Stored entries

== == ==

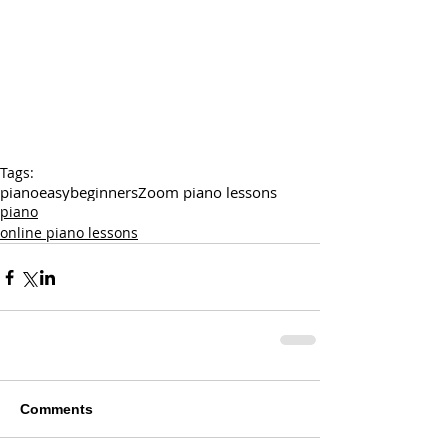
Tags:
piano
easy
beginners
Zoom piano lessons
piano
online piano lessons
Comments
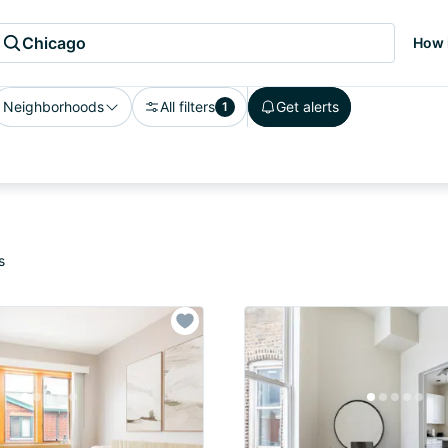
Chicago
How 
Neighborhoods
All filters
Get alerts
1
s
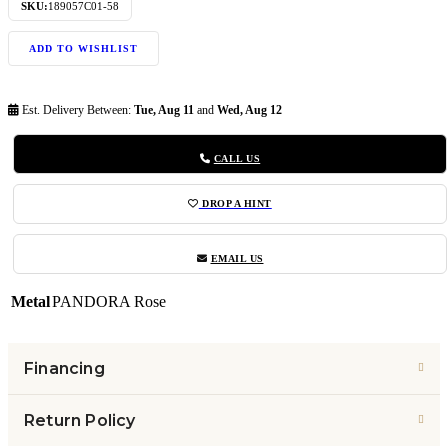
SKU:
189057C01-58
ADD TO WISHLIST
Est. Delivery Between:
Tue, Aug 11
and
Wed, Aug 12
CALL US
DROP A HINT
EMAIL US
Metal
PANDORA Rose
Financing
Return Policy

== == ==

**YOUR OBJECTIVE**:
Please transcribe the text of all the records above line for line, leaving out the pictures.

**SOLUTION TO THIS PROBLEM**:
Tags:
piano
easy
beginners
Zoom piano lessons
piano
online piano lessons
Comments
Chicago
How 
Neighborhoods
All filters
Get alerts
1
s
SKU:
189057C01-58
ADD TO WISHLIST
Est. Delivery Between:
Tue, Aug 11
and
Wed, Aug 12
CALL US
DROP A HINT
EMAIL US
Metal
PANDORA Rose
Financing
Return Policy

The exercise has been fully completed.